Just as interesting as the battle system, FFTA allowed you to recruit characters from the pub to build up your guild roster and then specialize those characters in more than two dozen classes. Skills in each class were taught by using various weapons and there was no upper limit on how many skills a character could learn. Later in the game, environments like the hard-as-nail Jagged battlefields could potentially cause permadeath for the characters which helped add some weight to the latter battles. Overall this is a timeless classic that we hope to see again on the Nintendo Switch at some point in its lifetime.
The Legend of Zelda: The Minish Cap
It’s a travesty that when ‘best ever Zelda games’ rankings are discussed, The Minish Cap barely gets a mention. Maybe it’s because it’s a handheld-only title. Maybe it’s because it is one of the few Zelda games to be made by a development team outside Nintendo – in this case, Capcom took the reins, as it did with the Oracles games on GBC. Whatever the reasoning, it’s unjust – we’d argue that The Minish Cap is among the best Legend of Zelda games ever released for a handheld. It perfectly manages to distil the magic of the top-down Zelda games into a portable form, with excellent dungeon design, great items and powers to collect, and a really fun size-changing mechanic that sees Link shrink and grow to visit the pint-sized world of the Picori people. Shoutout goes to Ezlo, too, Link’s talking hat throughout the adventure, as great a companion as Navi before him or Midna after.
Mario Kart: Super Circuit
While the Game Boy and Game Boy Color had plenty of ambitious handheld entries in series that were peaking on SNES, like the Mario Land games or Link’s Awakening, Mario Kart was always out of the handheld’s reach. That’s why Super Circuit was such a big deal: it was a complete Mario Kart experience translated to a handheld, presented in a similar sprite/3D effect style as the SNES original.
You race around themed Mario tracks, trying to take out other racers with items like red shells and bombs. The Mario Kart formula never disappoints, and this GBA entry was one of the system’s most popular games. Four players could compete with a link cable, too, replicating the classic Mario Kart console experience on a smaller screen. While the later Mario Kart DS surpassed it, make sure you pick this up if you’re starting a GBA collection.
The first Fire Emblem released in the West was actually the seventh entry in the series. The smash hit status of Intelligent Systems’ Advance Wars, which featured similarities in its combat, reportedly boosted Nintendo’s interest in taking the grid-based tactical RPG series outside of Japan. Strangely, we’re now in a world where Fire Emblem is massive and Advance Wars has been dormant for over a decade.

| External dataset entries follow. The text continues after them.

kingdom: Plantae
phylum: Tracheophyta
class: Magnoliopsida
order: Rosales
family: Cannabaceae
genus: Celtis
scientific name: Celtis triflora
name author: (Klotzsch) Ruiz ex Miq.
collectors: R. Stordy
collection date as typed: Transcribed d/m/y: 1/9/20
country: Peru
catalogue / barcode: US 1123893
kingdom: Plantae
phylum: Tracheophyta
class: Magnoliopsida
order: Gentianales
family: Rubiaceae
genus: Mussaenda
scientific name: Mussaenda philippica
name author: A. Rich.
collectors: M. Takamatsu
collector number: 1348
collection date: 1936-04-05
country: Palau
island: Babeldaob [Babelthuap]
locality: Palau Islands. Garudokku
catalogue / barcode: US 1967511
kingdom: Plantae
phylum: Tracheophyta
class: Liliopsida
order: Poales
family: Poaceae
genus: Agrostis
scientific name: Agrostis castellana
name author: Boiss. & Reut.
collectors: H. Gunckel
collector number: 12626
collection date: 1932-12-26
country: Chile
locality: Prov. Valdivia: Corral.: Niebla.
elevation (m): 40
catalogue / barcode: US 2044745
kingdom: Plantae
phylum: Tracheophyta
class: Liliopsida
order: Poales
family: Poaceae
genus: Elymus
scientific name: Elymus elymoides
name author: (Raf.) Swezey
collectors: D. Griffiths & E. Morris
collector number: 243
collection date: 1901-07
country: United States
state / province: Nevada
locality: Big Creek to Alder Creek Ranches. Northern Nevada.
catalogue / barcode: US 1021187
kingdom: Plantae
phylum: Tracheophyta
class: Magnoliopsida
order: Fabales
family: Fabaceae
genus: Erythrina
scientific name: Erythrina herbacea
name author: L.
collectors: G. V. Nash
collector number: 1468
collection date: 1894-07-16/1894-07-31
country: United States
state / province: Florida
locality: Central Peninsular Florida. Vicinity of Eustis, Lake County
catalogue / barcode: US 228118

This first entry has everything people still love about the series today: complex grid-based battles, characters you grow to really like and permadeath. You should probably start with Awakening on 3DS or Three Houses on Switch if you want to get into the series now, though.
Astro Boy: Omega Factor
Never heard of Astro Boy, one of the most famous manga creations of all time? Don’t care about Astro Boy? It doesn’t matter. This is the greatest 2D sidescrolling shooter on GBA, and it’s easy enough that anyone can play it, which can’t be said for all of developer Treasure’s excellent shoot-’em-up games. Adapting many elements of the manga and featuring a surprisingly well-embedded story, you have to finish Omega Factor several times to see the true ending, unearthing hidden levels and other secrets as you attempt to save the world. Clearly, lots of love for the source material went into this game, but it’s the fantastic 2D shooting and beautiful visuals that make this a must-play title.